-- Material for this exercise follows --

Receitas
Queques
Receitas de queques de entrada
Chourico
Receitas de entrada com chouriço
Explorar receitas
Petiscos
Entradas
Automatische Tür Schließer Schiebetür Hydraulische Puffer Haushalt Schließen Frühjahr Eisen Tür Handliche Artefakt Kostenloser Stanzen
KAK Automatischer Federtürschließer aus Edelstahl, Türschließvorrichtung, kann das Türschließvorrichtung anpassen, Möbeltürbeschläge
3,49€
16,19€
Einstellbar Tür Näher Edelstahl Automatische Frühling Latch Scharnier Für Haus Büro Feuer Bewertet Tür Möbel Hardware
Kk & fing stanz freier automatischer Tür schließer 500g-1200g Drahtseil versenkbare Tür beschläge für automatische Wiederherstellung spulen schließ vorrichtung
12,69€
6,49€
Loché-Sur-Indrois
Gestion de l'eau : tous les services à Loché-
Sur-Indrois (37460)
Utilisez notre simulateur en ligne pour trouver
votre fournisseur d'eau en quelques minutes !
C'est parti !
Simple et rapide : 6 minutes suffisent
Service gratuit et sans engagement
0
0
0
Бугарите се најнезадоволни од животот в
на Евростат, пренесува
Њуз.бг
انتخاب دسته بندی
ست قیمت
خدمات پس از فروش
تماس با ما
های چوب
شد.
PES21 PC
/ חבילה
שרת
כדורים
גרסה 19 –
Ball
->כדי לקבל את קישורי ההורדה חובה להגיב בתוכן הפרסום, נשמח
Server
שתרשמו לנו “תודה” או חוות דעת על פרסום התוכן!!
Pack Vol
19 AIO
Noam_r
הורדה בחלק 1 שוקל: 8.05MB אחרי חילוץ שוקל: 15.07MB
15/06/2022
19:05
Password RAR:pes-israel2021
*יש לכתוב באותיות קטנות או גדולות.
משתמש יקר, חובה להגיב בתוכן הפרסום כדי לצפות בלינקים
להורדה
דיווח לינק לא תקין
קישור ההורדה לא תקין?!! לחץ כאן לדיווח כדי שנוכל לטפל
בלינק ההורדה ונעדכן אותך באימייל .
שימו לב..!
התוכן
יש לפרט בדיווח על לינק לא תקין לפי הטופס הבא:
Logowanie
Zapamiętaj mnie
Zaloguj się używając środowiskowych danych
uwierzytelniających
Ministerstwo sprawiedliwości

-- Material for this exercise concluded --

> _Action item_
Set down, exactly and only, the lines running from the one holding "בלינק ההורדה ונעדכן אותך באימייל ." through the end of the records above, both ends included.

> _Task response_
בלינק ההורדה ונעדכן אותך באימייל .
שימו לב..!
התוכן
יש לפרט בדיווח על לינק לא תקין לפי הטופס הבא:
Logowanie
Zapamiętaj mnie
Zaloguj się używając środowiskowych danych
uwierzytelniających
Ministerstwo sprawiedliwości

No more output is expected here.